Além de servir o café no local, a cafeteria também realiza eventos empresarias, oferecendo coffee breaks e coquetéis.
“Desde pequena, a Jéssica mostrou sinais de que queria trabalhar com comidas. Ela fez curso de técnica em gastronomia e começou a gostar muito, a procurar receitas, então quis abrir um restaurante. Sugerimos abrir um café e ela ficou super feliz”, contou.
A irmã de Jéssica, Priscila, junto do marido, Douglas Batetucci, investiram no espaço. Com a pandemia, o café mudou de lugar. Agora, funciona anexo ao Restaurante Como Assim?!, cujo dono, um investidor social, apoiou o empreendimento de Jéssica. “A família toda ajuda e a gente não quer parar, queremos ver o resultado dela que está sendo muito bacana”.

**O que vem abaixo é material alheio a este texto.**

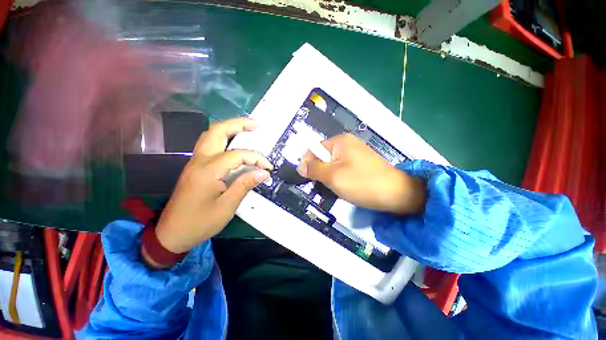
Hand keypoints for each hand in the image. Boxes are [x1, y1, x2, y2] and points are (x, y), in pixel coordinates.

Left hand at [145, 118, 271, 265]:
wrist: (171, 234)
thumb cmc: (200, 222)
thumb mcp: (227, 206)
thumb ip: (245, 185)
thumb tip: (264, 172)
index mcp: (208, 170)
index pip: (238, 155)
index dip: (256, 158)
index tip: (268, 167)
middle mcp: (199, 160)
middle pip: (218, 131)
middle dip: (238, 124)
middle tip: (257, 125)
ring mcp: (194, 162)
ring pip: (211, 135)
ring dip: (229, 128)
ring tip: (247, 129)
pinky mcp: (194, 167)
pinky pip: (209, 144)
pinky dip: (223, 138)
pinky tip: (233, 142)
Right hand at [296, 134, 424, 214]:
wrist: (397, 194)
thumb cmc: (362, 182)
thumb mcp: (333, 176)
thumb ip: (314, 169)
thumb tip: (300, 166)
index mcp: (340, 141)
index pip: (314, 148)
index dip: (308, 163)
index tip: (307, 178)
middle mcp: (347, 144)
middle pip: (323, 157)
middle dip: (320, 172)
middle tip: (324, 185)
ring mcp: (356, 154)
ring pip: (332, 165)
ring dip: (329, 177)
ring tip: (335, 188)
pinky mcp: (361, 165)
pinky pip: (343, 170)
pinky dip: (339, 179)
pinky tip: (345, 188)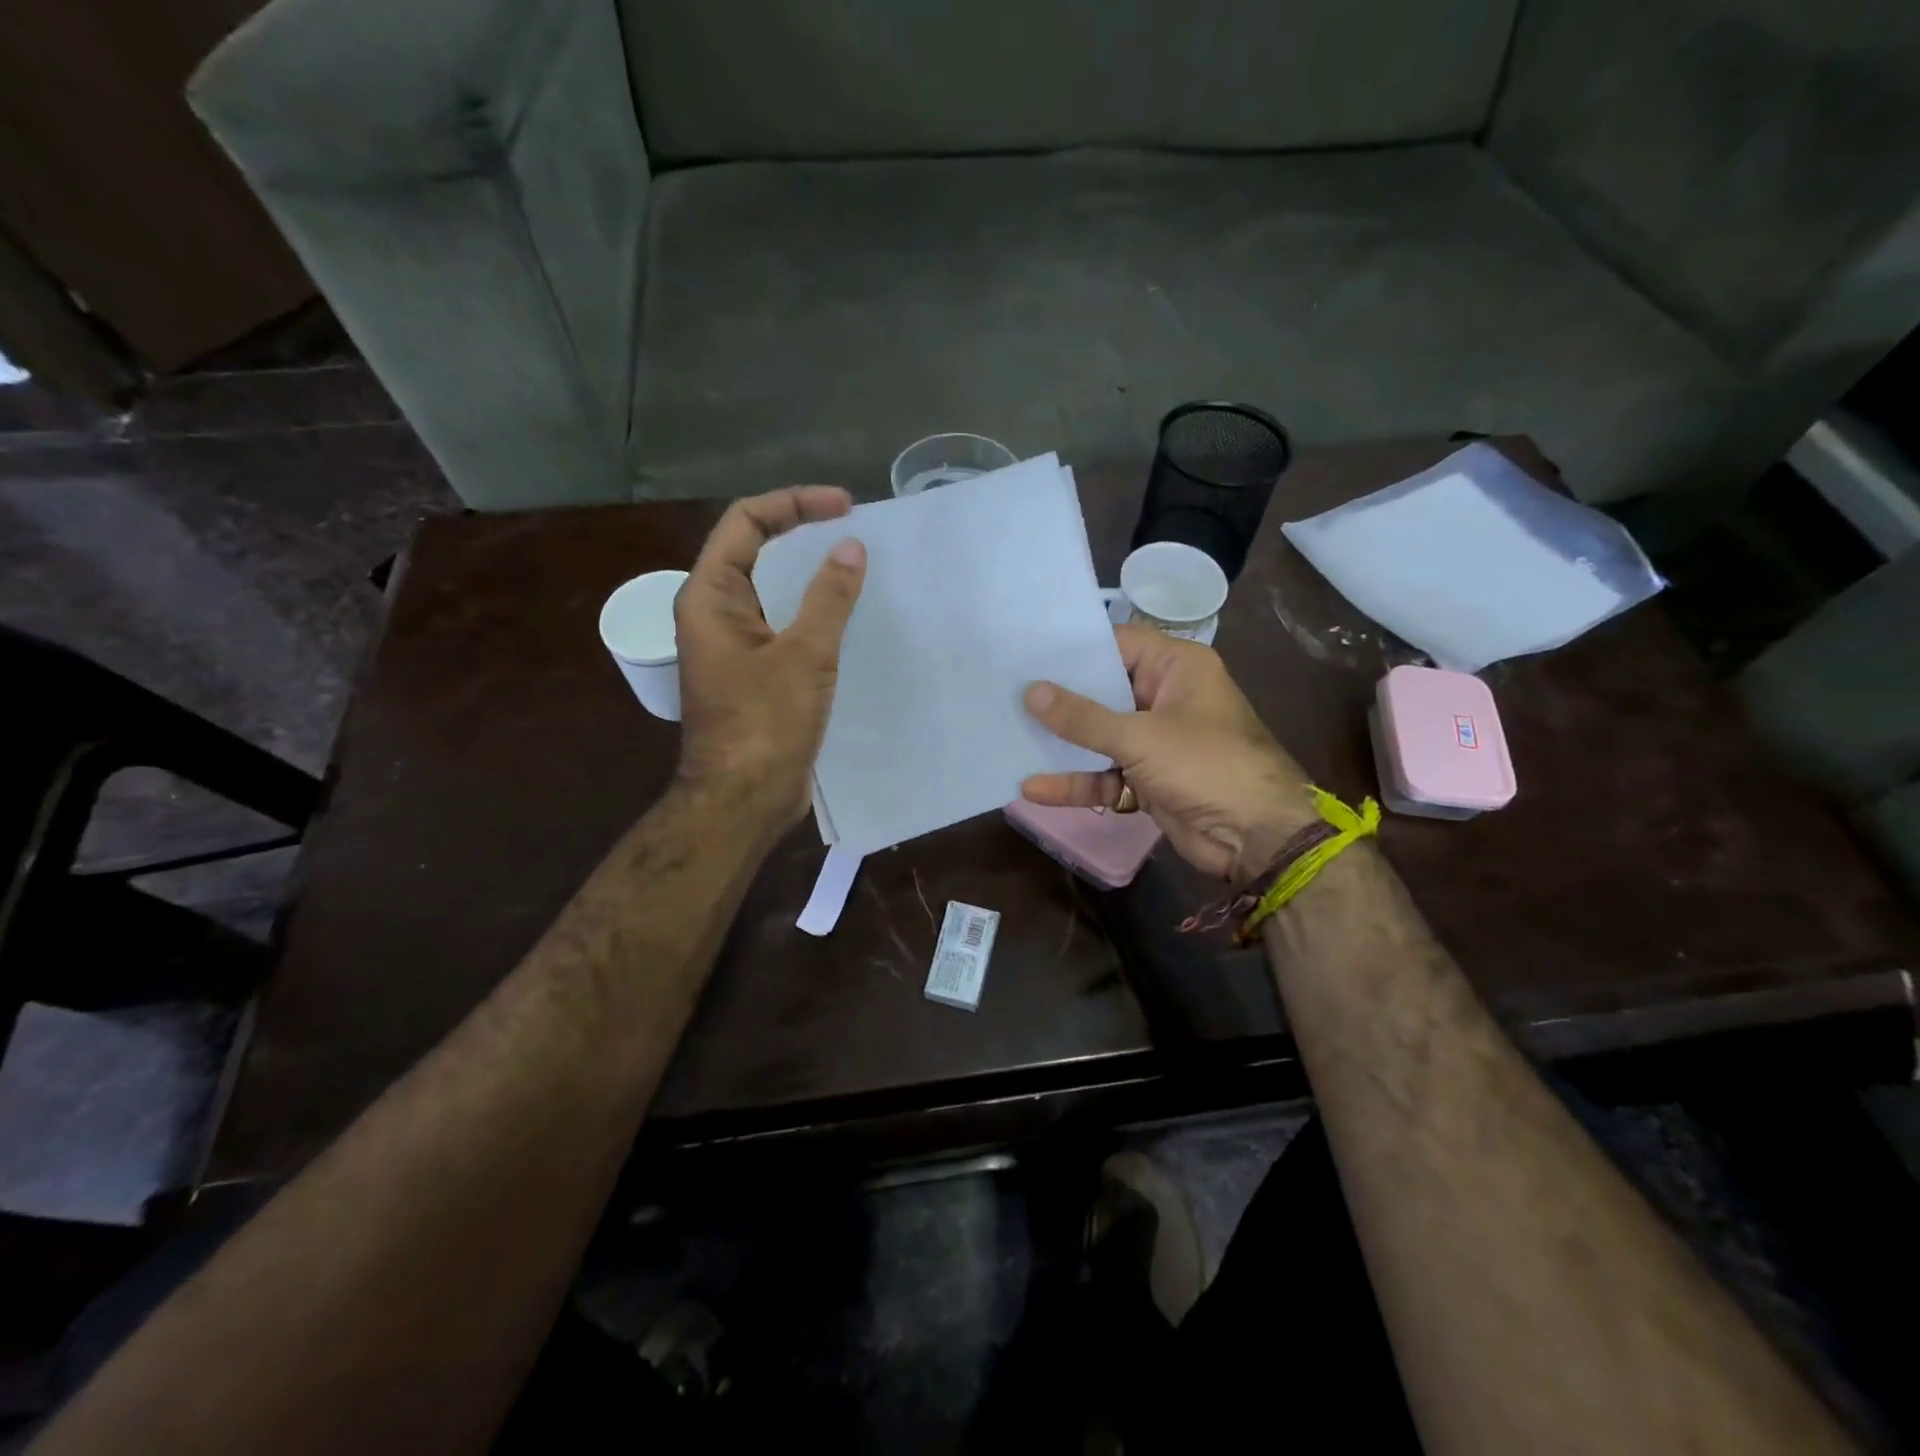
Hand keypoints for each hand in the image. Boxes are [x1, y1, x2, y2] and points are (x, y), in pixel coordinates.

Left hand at [674, 487, 866, 833]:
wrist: (743, 799)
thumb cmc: (765, 724)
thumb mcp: (803, 655)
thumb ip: (827, 598)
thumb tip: (850, 548)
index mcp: (710, 596)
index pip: (746, 522)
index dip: (794, 503)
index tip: (844, 507)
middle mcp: (714, 613)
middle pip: (754, 550)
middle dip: (802, 532)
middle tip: (853, 530)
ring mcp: (732, 644)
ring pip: (770, 591)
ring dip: (808, 574)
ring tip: (855, 565)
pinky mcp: (752, 672)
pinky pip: (781, 625)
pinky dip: (811, 611)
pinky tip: (845, 616)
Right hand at [1022, 625, 1313, 881]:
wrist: (1257, 838)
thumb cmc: (1207, 765)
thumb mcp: (1141, 736)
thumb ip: (1083, 717)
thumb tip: (1031, 692)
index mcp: (1177, 668)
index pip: (1117, 644)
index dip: (1074, 649)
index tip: (1027, 651)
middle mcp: (1165, 697)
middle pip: (1103, 691)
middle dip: (1059, 698)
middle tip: (1005, 691)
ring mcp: (1156, 742)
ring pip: (1100, 736)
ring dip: (1063, 744)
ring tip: (1010, 737)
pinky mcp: (1149, 780)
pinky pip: (1105, 775)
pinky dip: (1077, 782)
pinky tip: (1034, 788)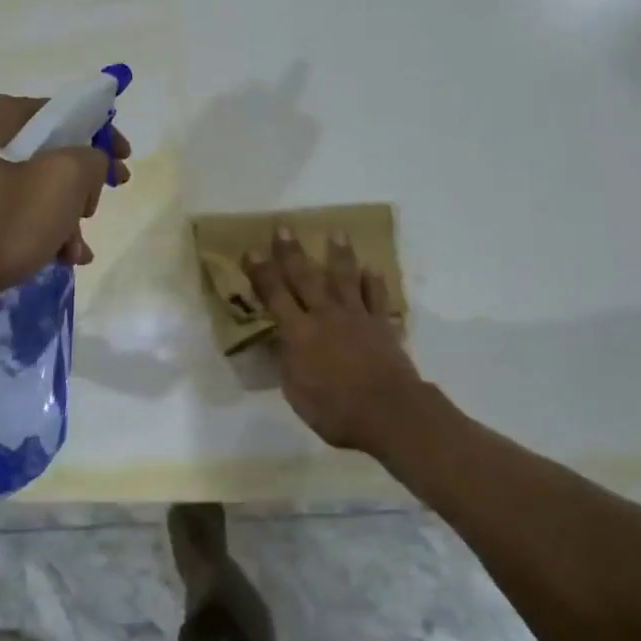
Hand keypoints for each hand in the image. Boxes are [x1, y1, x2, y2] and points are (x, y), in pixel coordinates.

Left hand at [0, 95, 131, 307]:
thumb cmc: (7, 222)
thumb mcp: (65, 178)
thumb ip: (92, 157)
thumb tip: (90, 164)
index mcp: (4, 119)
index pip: (67, 111)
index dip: (102, 133)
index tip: (124, 160)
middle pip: (57, 151)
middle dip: (85, 184)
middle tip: (98, 205)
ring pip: (44, 187)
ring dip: (70, 217)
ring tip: (76, 249)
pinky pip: (26, 212)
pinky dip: (49, 231)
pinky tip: (62, 258)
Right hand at [243, 228, 424, 456]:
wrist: (389, 412)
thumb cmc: (336, 411)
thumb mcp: (296, 394)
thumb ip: (289, 364)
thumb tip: (284, 345)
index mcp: (299, 334)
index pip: (274, 296)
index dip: (261, 273)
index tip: (252, 251)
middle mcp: (325, 316)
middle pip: (305, 278)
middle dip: (292, 253)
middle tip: (284, 228)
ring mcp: (356, 317)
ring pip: (345, 278)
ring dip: (339, 255)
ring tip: (337, 233)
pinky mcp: (381, 325)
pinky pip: (377, 298)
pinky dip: (374, 283)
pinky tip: (372, 269)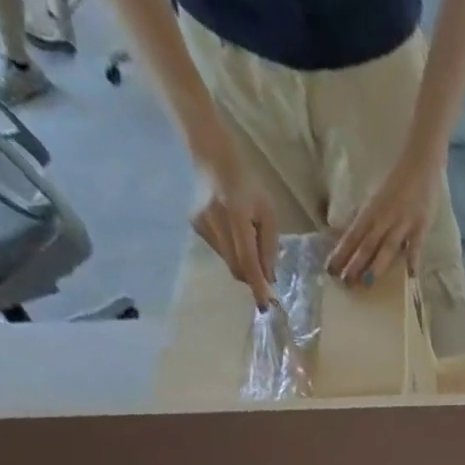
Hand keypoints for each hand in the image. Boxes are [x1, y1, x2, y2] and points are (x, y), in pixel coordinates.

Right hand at [190, 139, 277, 307]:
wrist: (213, 158)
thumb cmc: (248, 186)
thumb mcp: (268, 214)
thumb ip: (269, 247)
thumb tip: (268, 278)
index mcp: (237, 215)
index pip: (247, 259)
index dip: (257, 284)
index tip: (265, 305)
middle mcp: (216, 221)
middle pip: (237, 266)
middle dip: (252, 277)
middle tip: (265, 274)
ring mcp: (202, 224)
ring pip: (228, 261)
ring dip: (242, 262)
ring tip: (246, 238)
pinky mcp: (196, 225)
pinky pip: (220, 251)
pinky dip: (231, 251)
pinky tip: (232, 232)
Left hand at [327, 146, 440, 286]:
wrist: (420, 162)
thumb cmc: (397, 182)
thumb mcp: (376, 198)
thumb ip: (366, 218)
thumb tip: (348, 235)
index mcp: (370, 211)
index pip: (352, 235)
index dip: (341, 252)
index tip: (330, 269)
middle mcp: (384, 218)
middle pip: (366, 244)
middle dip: (355, 263)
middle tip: (345, 282)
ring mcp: (403, 222)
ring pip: (387, 246)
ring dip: (377, 265)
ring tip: (368, 282)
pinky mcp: (421, 225)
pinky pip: (416, 245)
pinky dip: (413, 259)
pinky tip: (410, 275)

Ivânia aconselha pais e mães a incentivar e a estimular filhos com síndrome de Down. Sua expectativa é que, assim, a sociedade se torne mais acolhedora e aprenda a conviver melhor com pessoas diferentes.
“Os nossos filhos jovens estão abrindo caminho para esses bebês [pessoas com Síndrome de Down] com um leque de possibilidades. Desejo que as mães estimulem seus filhos e deixem eles serem o que eles quiserem porque eles podem, basta você confiar. Se ele gosta de uma coisa, trabalhe em cima disso que ele vai dar certo e acreditar. Tenho a experiência viva e espero que um dia a sociedade deixe de falar inclusão e fale apenas em convivência, que a gente saiba conviver com os diferentes”, argumentou Ivânia.
“No Brasil, temos a Lei de Cotas. Porém, para várias pessoas, essa realidade ainda é distante. Pessoas sem deficiência também devem ter a disposição de aprenderem para que a diversidade seja colocada em prática, assim a inclusão pode ser de fato trabalhada em todos os ambientes. Devemos promover e orientar. Para inclusão acontecer, devemos mobilizar o setor público e privado, unido com o terceiro setor”, avaliou. Thaissa atua pela garantia da capacitação, inserção no mercado de trabalho, independência financeira e autonomia das pessoas com deficiência e responsável pelo portal de conteúdos Chico e Suas Marias e Espaço Rede T21.